European Commission upgrades Polish GDP growth forecast
May 6, 2014
The Polish economy will likely grow by 3.2% year on year in 2014 and accelerate to 3.4% in 2015 from last year’s 1.6%, the European Commission said in its spring forecast, revising upwards its prior forecast for Poland yet again.
Poland is set to benefit from domestic demand picking up while public investment is rising, which will help offset threats related to the escalating conflict in neighboring Ukraine and a possible recession in Russia, according to the EU.
"The recovery that took hold in the second half of 2013 is expected to strengthen in 2014 as domestic demand overtakes trade as the main growth driver," the report reads.

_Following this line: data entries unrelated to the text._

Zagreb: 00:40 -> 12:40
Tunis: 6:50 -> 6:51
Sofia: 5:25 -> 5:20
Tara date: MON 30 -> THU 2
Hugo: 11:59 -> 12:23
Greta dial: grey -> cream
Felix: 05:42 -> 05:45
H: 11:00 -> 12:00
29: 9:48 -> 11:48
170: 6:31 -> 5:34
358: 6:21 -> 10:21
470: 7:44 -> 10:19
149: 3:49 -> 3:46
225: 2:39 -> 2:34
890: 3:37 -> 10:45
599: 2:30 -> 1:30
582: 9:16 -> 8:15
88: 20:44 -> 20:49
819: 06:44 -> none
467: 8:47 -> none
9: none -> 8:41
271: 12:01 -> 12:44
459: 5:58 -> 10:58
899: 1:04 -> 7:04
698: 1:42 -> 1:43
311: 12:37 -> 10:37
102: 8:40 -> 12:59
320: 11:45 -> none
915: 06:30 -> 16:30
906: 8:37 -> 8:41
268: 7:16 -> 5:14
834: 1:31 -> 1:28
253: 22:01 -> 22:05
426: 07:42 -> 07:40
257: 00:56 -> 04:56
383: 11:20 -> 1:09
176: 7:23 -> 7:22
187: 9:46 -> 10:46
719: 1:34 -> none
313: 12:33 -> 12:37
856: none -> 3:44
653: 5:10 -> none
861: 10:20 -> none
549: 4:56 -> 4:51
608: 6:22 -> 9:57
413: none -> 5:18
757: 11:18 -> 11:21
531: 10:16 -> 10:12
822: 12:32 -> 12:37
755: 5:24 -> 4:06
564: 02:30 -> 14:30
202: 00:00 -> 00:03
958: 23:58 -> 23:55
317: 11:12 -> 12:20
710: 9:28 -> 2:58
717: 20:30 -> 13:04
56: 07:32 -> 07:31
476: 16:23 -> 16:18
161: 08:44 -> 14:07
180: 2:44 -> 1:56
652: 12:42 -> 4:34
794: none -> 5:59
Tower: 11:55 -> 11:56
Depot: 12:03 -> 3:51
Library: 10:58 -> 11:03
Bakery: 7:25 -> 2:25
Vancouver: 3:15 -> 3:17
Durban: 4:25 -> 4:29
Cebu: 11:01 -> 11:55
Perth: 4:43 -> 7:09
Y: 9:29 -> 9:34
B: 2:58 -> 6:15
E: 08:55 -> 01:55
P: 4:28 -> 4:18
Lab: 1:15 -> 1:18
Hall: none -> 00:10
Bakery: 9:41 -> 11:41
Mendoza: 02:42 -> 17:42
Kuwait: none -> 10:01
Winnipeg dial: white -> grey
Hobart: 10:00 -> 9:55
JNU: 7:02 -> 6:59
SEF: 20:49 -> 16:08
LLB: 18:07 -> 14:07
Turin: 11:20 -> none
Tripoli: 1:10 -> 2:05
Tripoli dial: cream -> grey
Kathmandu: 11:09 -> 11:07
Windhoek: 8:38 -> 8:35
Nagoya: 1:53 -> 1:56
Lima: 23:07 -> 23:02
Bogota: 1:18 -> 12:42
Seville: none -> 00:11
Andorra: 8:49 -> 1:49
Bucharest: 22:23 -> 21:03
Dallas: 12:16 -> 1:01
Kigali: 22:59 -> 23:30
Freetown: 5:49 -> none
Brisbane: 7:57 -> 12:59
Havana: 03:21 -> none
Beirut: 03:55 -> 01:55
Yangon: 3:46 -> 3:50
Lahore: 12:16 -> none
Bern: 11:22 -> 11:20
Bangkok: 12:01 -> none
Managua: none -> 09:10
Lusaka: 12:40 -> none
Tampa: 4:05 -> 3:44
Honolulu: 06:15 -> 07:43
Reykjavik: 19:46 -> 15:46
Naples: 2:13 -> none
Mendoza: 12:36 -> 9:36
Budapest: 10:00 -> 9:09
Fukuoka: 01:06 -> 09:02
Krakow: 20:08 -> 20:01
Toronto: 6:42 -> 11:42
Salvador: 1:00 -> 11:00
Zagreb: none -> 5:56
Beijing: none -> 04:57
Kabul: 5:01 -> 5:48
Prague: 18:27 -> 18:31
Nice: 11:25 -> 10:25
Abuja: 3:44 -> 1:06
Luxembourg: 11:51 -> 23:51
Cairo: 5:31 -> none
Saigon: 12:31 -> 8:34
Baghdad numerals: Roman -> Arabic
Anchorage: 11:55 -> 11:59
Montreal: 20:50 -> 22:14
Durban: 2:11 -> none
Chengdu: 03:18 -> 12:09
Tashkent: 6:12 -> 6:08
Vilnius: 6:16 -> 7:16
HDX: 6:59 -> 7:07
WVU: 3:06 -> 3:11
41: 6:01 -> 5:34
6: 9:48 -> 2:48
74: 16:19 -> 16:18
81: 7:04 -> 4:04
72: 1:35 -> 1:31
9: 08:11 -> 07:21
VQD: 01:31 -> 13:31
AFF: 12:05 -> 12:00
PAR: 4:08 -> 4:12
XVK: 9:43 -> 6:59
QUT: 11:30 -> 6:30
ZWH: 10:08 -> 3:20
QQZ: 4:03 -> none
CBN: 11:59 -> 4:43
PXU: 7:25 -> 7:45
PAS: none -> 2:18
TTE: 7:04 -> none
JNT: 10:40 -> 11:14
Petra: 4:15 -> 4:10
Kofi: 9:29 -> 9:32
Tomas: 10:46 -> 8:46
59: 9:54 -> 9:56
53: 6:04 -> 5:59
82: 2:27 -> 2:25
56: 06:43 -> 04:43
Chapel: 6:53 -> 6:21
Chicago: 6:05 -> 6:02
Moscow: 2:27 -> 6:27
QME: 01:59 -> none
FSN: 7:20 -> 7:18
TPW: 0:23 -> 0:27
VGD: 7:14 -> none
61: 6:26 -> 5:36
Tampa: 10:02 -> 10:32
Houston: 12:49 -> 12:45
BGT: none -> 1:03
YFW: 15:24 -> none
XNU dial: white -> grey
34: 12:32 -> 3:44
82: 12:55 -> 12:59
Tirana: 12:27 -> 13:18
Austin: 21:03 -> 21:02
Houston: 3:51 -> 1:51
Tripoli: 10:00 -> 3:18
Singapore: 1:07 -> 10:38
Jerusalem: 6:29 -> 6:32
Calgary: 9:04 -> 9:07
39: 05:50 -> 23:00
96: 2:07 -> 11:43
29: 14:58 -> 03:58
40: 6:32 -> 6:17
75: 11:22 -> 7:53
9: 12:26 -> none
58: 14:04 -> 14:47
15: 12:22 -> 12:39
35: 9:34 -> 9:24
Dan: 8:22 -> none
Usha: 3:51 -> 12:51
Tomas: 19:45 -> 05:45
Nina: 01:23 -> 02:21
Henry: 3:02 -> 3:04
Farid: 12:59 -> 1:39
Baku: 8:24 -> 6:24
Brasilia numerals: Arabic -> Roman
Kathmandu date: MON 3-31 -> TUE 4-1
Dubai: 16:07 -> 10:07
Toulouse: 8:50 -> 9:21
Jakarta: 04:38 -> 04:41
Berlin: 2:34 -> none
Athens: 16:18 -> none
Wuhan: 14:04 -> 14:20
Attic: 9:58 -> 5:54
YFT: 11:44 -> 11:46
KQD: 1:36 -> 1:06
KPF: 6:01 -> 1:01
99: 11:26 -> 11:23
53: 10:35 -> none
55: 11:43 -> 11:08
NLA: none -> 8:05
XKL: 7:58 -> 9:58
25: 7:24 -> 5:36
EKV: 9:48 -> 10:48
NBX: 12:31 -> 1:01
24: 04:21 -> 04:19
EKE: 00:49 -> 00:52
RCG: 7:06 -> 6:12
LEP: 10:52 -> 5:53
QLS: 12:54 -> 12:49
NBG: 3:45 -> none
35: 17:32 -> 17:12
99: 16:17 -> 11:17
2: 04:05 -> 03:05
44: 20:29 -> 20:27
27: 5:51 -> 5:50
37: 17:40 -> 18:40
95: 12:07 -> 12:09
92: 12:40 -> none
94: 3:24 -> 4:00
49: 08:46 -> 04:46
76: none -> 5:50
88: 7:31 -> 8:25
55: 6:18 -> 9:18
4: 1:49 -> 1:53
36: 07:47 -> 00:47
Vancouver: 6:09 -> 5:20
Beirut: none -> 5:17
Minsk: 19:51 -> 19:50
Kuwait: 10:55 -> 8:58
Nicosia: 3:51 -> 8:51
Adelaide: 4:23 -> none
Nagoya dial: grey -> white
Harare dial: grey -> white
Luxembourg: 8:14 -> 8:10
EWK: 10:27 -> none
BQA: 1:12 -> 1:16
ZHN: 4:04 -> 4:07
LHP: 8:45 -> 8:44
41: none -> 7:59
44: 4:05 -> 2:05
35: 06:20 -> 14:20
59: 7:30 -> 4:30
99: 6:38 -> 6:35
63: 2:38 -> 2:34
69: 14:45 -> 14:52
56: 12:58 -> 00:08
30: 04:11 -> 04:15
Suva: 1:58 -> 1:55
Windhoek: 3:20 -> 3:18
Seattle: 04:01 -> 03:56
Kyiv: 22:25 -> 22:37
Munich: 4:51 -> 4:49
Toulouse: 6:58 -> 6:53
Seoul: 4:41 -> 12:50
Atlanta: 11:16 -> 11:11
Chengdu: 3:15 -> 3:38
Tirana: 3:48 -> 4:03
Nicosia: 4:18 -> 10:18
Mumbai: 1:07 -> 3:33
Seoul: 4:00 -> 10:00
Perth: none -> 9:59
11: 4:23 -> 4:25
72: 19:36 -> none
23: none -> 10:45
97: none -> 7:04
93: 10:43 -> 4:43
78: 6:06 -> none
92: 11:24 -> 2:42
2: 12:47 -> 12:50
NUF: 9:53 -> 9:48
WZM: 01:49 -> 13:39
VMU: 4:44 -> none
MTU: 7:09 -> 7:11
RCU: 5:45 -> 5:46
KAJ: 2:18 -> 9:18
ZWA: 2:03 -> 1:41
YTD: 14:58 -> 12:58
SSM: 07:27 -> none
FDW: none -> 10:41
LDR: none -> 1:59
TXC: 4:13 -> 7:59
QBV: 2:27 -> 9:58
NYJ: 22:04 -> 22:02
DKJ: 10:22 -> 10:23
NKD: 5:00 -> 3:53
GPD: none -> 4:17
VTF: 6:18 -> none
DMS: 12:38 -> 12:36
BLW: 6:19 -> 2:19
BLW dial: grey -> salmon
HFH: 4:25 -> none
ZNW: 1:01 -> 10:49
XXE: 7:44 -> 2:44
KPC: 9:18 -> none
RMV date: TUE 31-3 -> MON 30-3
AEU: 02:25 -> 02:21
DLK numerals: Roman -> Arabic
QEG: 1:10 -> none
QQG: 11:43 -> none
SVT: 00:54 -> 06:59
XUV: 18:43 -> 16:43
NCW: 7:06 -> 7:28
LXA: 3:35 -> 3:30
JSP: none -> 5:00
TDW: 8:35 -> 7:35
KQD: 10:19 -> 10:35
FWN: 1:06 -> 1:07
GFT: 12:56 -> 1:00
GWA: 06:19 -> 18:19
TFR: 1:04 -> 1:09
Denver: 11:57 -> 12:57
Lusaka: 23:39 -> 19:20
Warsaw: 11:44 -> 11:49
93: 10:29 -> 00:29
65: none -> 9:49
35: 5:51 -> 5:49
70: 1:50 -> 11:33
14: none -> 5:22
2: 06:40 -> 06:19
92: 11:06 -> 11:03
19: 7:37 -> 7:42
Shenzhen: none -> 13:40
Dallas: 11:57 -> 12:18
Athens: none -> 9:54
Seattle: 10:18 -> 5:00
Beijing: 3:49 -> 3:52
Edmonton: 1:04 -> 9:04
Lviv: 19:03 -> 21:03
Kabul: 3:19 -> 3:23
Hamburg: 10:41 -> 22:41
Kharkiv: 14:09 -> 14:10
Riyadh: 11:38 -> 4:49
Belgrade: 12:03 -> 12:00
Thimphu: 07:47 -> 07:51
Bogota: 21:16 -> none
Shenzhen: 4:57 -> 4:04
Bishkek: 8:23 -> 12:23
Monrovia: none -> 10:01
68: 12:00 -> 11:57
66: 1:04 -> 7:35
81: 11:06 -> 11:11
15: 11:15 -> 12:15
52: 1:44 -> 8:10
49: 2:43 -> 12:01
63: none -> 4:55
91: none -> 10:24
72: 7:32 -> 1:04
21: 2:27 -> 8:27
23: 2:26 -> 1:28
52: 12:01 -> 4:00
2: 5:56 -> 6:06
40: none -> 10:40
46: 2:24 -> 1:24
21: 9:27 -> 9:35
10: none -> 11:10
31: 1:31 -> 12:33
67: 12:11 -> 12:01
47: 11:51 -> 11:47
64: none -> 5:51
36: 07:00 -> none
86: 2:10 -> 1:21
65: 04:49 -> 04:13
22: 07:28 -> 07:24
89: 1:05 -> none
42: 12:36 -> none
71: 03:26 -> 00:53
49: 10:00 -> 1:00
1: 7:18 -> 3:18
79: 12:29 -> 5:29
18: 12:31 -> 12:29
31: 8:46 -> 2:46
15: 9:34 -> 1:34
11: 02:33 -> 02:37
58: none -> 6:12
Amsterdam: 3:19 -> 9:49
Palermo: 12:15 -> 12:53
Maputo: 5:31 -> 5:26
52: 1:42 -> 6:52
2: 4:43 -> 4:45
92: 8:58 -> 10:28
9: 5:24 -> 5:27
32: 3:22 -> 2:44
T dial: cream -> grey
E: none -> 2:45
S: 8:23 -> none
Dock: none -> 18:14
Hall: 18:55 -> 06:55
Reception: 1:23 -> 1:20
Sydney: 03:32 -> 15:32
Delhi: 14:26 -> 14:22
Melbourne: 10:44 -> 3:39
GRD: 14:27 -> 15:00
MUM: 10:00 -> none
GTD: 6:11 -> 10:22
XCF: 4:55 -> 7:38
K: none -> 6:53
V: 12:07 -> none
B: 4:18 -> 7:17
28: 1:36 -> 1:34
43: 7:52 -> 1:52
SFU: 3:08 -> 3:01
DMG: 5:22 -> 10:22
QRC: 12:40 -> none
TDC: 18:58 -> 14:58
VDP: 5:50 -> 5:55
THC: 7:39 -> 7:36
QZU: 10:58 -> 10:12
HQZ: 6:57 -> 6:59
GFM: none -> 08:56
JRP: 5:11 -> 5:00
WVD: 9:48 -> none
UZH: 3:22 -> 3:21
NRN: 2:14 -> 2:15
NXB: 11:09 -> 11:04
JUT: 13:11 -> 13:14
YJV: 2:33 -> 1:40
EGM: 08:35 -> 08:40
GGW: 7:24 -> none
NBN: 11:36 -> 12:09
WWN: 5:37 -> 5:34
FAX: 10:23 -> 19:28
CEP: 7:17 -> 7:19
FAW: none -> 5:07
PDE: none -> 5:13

Polish exports should rise in 2014, "despite the rise in recent geopolitical tension", which should have a positive impact on private investment, labor demand and, in turn, private consumption, according to the report.
Also public investment should benefit from new projects financed from new EU funds and add moderately to GDP growth this year.
In contrast, contribution of net exports to real growth will likely turn neutral in 2014 and negative in 2015, the commission forecasts.
The situation on the labor market should improve, with the LFS unemployment rate edging down to 9.9% in 2014 from 10.4% in 2013, and to 9.5% in 2015, according to the report.
Public finances "are set to recover gradually," the report reads pointing to the key impact of the reversal of pension reform, i.e. the transfers of assets from the second pension pillar.
The general government debt-to-GDP ratio will fall to 49.2% in 2014 from 57% in 2013, mainly thanks to the one-time transfer of pension-fund assets, before increasing again to 50% in 2015.
Poland will outperform the European Union’s largest post-communist members, the Czech Republic and Hungary, the commission writes.
The Czech and Hungarian economies are set to grow 2% and 2.3 % this year, respectively, according to the report.